EXERCISE OBJECTIVE | Restate each of the lines below word for word and drop every picture.

RECORD SET |
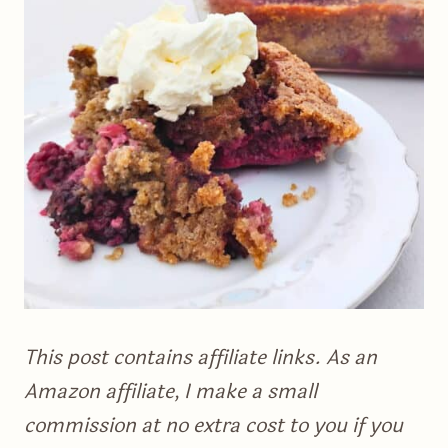
This post contains affiliate links. As an
Amazon affiliate, I make a small
commission at no extra cost to you if you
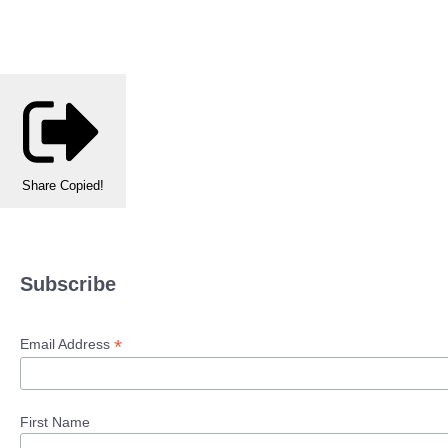
Share
Copied!
Subscribe
*
Email Address
First Name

TASK RESULT |
This post contains affiliate links. As an
Amazon affiliate, I make a small
commission at no extra cost to you if you
Share
Copied!
Subscribe
*
Email Address
First Name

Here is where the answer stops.